Nach nur drei Jahren nutzte bereits über die Hälfte der Schweizer Bevölkerung generative KI-Tools wie ChatGPT. Nie zuvor hat sich eine Technologie in der Schweiz so schnell verbreitet wie künstliche Intelligenz. Auch die Schweizer Wirtschaft verspricht sich viel davon. Generative KI könnte das BIP in den kommenden Jahren um bis zu 11 Prozent steigern.
Allerdings bringt diese schnelle KI-Adoption auch Risiken wie vermehrter Betrug durch KI-generierte Inhalte oder Herausforderungen auf dem Arbeitsmarkt mit sich. Diesen negativen Auswirkungen kann man zwar mit Regulierung begegnen. Neue Gesetze zu erarbeiten, braucht aber Zeit. Währenddem entwickelt sich die Technologie stetig weiter.
Mit dem AI Act setzte die Europäische Kommission am 1. August 2024 die weltweit erste umfassende KI-Regulierung in Kraft. Sie klassifiziert und reguliert KI-Systeme nach Risikostufen. Deren Erarbeitung erstreckte sich über mehrere Jahre.

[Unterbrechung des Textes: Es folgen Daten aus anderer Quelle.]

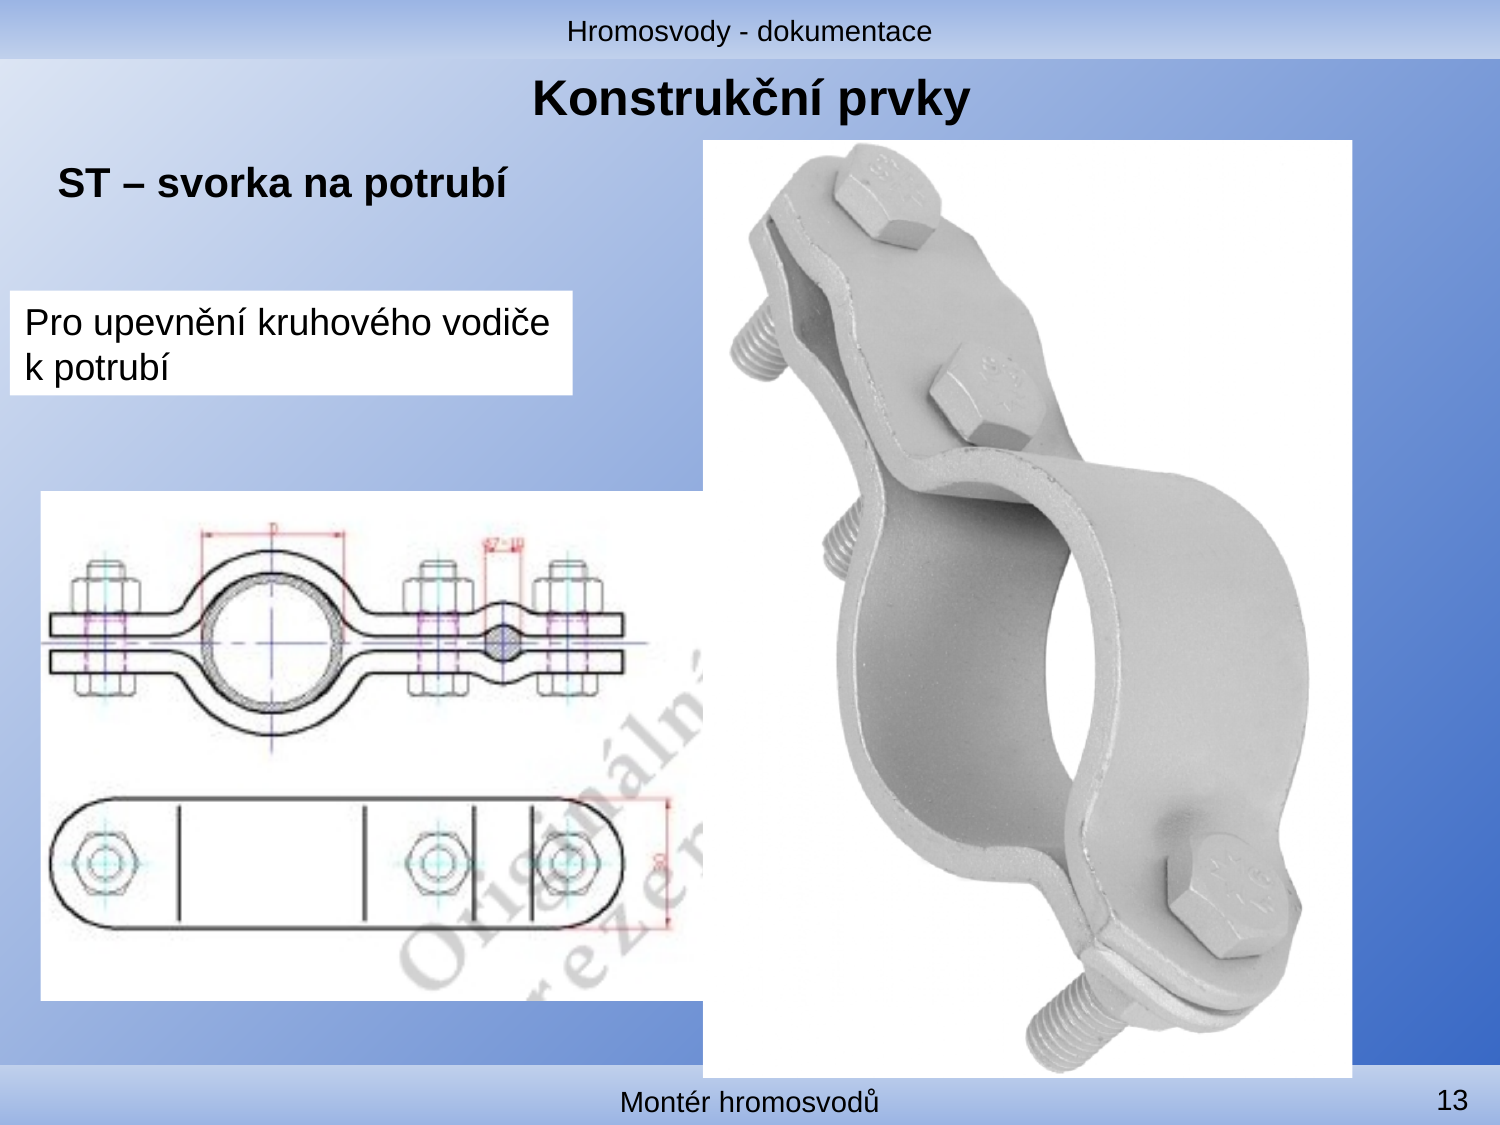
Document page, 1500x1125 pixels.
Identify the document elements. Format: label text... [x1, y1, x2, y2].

Einer der Stolpersteine dabei war die Geschwindigkeit, mit der sich KI entwickelt. So waren Systeme wie der im November 2022 lancierte ChatGPT im ersten Gesetzesentwurf kaum erfasst. Die Kommission musste nochmals über die Bücher.
Den AI Act zu verfassen, war ein enormer Aufwand. Doch damit ist es noch nicht getan. Denn um ihn anwenden zu können, braucht es auch sogenannte harmonisierte Standards: technische Normen, die helfen, die Anforderungen der Rechtsvorschriften konkret umzusetzen. Die Erarbeitung solcher Normen ist ein konsensbasierter Prozess, der Zeit braucht. Zeit, die der Kommission davonläuft. Denn mit dem Inkrafttreten des AI Act sind verbindliche Fristen verbunden.

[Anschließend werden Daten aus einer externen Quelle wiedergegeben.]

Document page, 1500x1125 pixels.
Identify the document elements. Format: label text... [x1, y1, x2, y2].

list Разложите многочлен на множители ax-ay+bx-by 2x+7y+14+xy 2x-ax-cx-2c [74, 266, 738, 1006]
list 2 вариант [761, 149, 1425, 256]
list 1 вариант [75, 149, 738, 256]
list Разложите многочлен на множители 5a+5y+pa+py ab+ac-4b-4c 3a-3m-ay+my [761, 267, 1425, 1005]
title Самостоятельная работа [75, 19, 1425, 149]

Den Auftrag, diese Standards zu verfassen, hat das technische Komitee JTC 21 Artificial Intelligence gefasst. Weil es damit in Verzug ist, übt die Kommission Druck aus auf die Europäischen Standardisierungsorganisationen (SDO), European Committee for Standardisation (CEN) und European Committee for Electrotechnical Standardisation (CENELEC), denen JTC 21 angegliedert ist. Das technische Board der beiden SDOs hat reagiert und jüngst entschieden, die übliche Entwicklungszeit zu verkürzen, damit die Normen rechtzeitig bis Ende 2026 vorliegen.
Diese Entscheidung löste bei den Mitgliedern des JTC 21 scharfe Kritik aus. Sie sehen dadurch das Prinzip des Konsenses gefährdet. Die Entwicklung breitgestützter harmonisierter Standards sei nicht mehr möglich.
Die Erfahrungen mit dem EU AI Act sollten uns eine Lehre sein. Die Schweiz sollte nicht versuchen, künstliche Intelligenz umfassend, sondern so weit wie möglich sektorspezifisch zu regulieren. Das verringert die Komplexität, den Aufwand und das Risiko, von den laufenden Entwicklungen überholt zu werden.
Ein allfälliges Schweizer KI-Gesetz sollte sich auf etablierte internationale Standards abstützen. Es ist wenig sinnvoll, eine Regulierung zu erlassen, die sich in der Praxis nicht umsetzen lässt. Wir sollten uns nicht unnötig unter Druck setzen und riskieren, dass die Regulierung genau jene Prinzipien untergräbt, die sie eigentlich schützen soll: Transparenz, Inklusion und Vertrauen.